Two new studies suggest that ransomware isn’t the lucrative, enterprise-scale gotcha it used to be. Profits to attackers’ wallets, and the percentage of victims paying, fell dramatically in 2022, according to two separate reports.
Chainalysis, a blockchain analysis firm that has worked with a number of law enforcement and government agencies, suggests in a blog post that based on payments to cryptocurrency addresses it has identified as connected to ransomware attacks, payments to attackers fell from $766 million in 2021 to $457 million last year. The firm notes that its wallet data does not provide a comprehensive study of ransomware; it had to revise its 2021 total upward from $602 for this report. But Chainalysis’ data does suggest payments—if not attacks—are down since their pandemic peak.
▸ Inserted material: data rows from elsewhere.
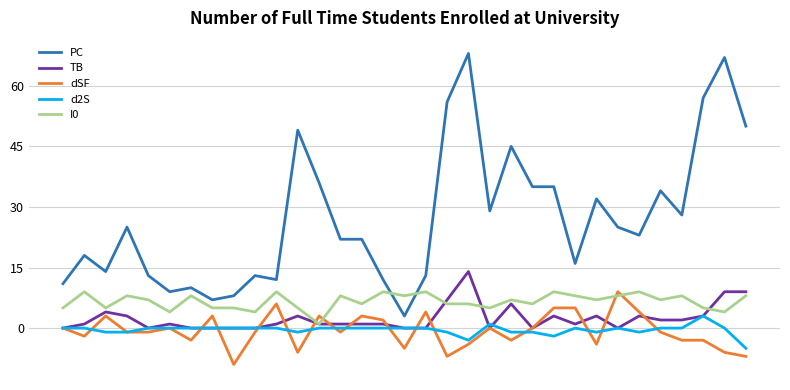

What is the minimum value for PC?

3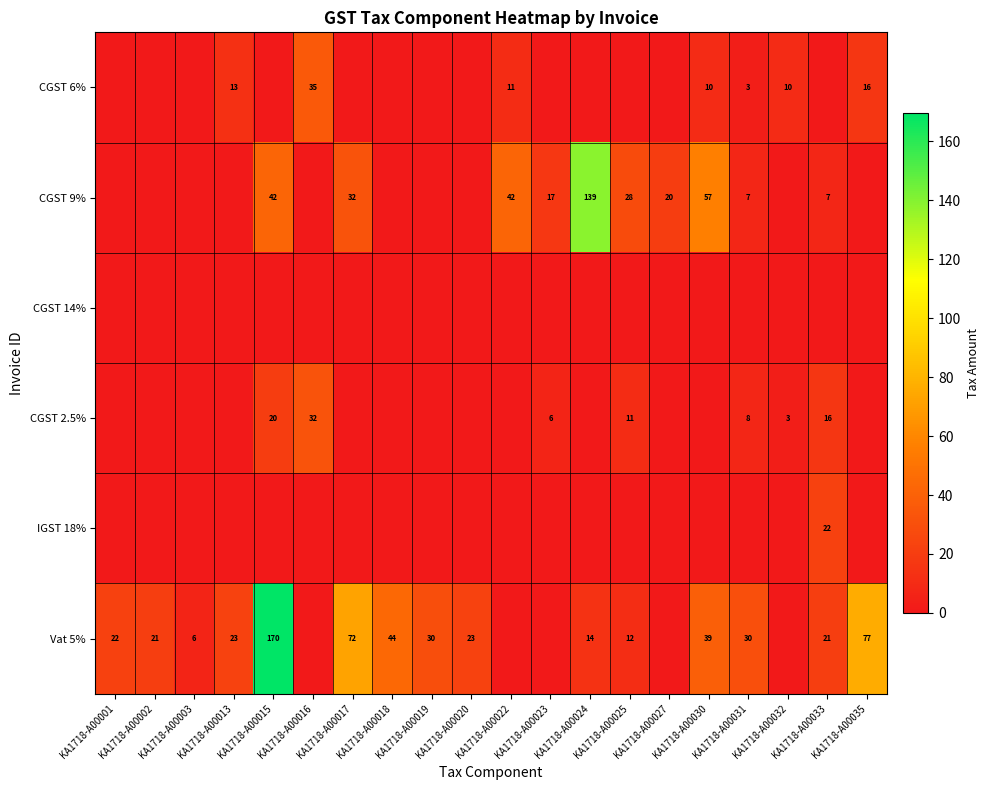

List the series in order of their peak value, lowest first.

CGST 14%, IGST 18%, CGST 2.5%, CGST 6%, CGST 9%, Vat 5%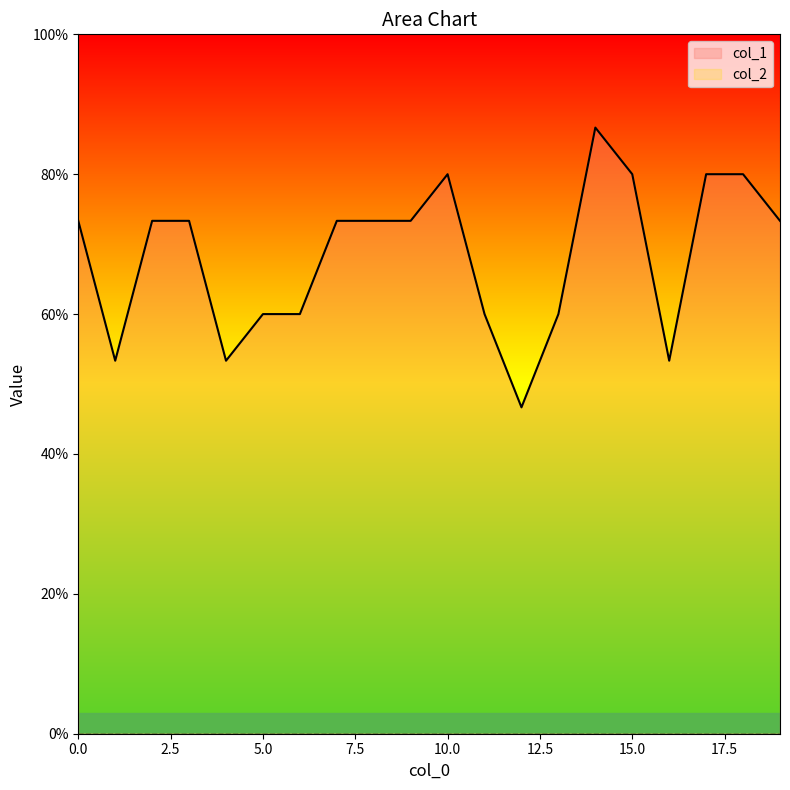

What is the maximum value shown in the chart?

0.9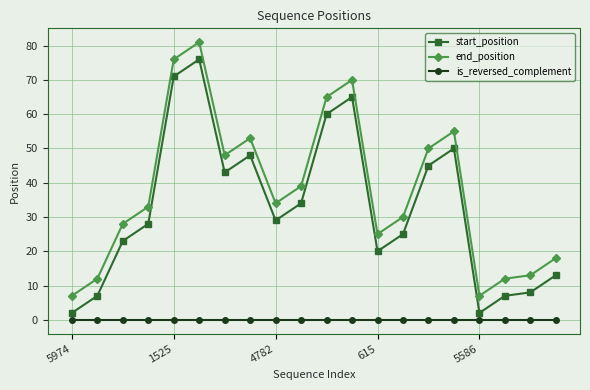

Which series has the largest total across all categories?

end_position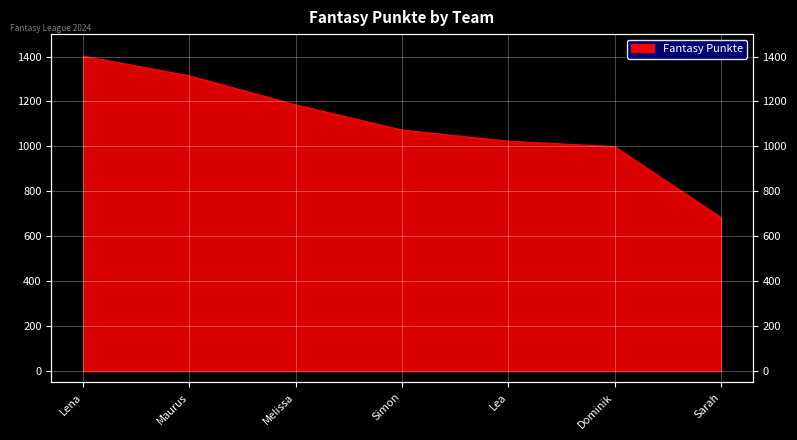

How many values are below 1073?

3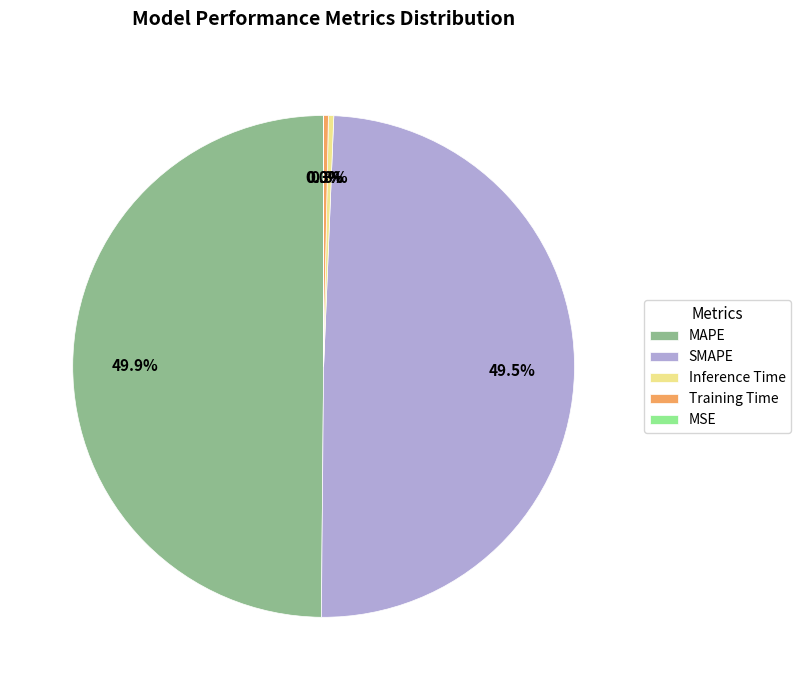

Do SMAPE and Inference Time together represent more than half of the pie?

No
Chainalysis’ post also shows attackers switching between malware strains more quickly, and more known attackers are keeping their funds in mainstream cryptocurrency exchanges instead of the illicit and funds-mixing destinations that were more popular in ransomware boom times. This might look like a sign of a mature market with a higher cost of entry. But there’s more to it than typical economics, Chainalysis suggests.
Smaller attackers often switch between different ransomware-as-a-service (RaaS) vendors performing various kinds of A/B tests on targets. And specific strains of malware bring different risk factors to ransom negotiations. When Conti, a major ransomware strain, was found to be coordinating with the Kremlin and Russia’s Federal Security Service (FSB), victims had another reason—government sanctions—not to pay up. CD Projekt Red, maker of the games Cyberpunk 2077 and The Witcher, was one of the notable holdouts.
Conti’s leaders split up and ended up working inside a number of other ransomware groups, Chainalysis notes. So while ransomware may look like a huge market with thousands of participants, it’s still a small, traceable group of core actors that can be monitored.
Cybersecurity analysis firm Coveware is seeing similar trends, reporting that victims paying fell from 85 percent in Q1 of 2019 to 37 percent in Q4 2022. The firm pins this on investments in security and response planning, improvements in law enforcement recovering funds and arresting actors, and the compounding effects of fewer payments pushing ransomware attackers out of the market.
Most of that lines up with Chainalysis’ report, but Coveware has a few surprising statistics. The average and median ransom payments rose considerably in the last quarter of 2022 from just the quarter before. The median size of a ransomware victim also rose, with a particular spike to record levels in the last half of 2022. Coveware suggests this is another result of the non-payment squeeze on attackers. Targeting larger firms allows for a larger upfront demand, and more firms are attempting to re-extort victims—something previously practiced only by smaller firms targeting smaller companies. “RaaS groups care less than their predecessors about upholding their reputation,” Coveware’s post explains. “Ransomware actors are first and foremost driven by economics, and when the economics are dire enough, they will stoop to levels of deception and duplicity to recoup their losses.”
More data, charts, and examples can be found at the blog posts of Chainalysis and Coveware, as first spotted by Dark Reading.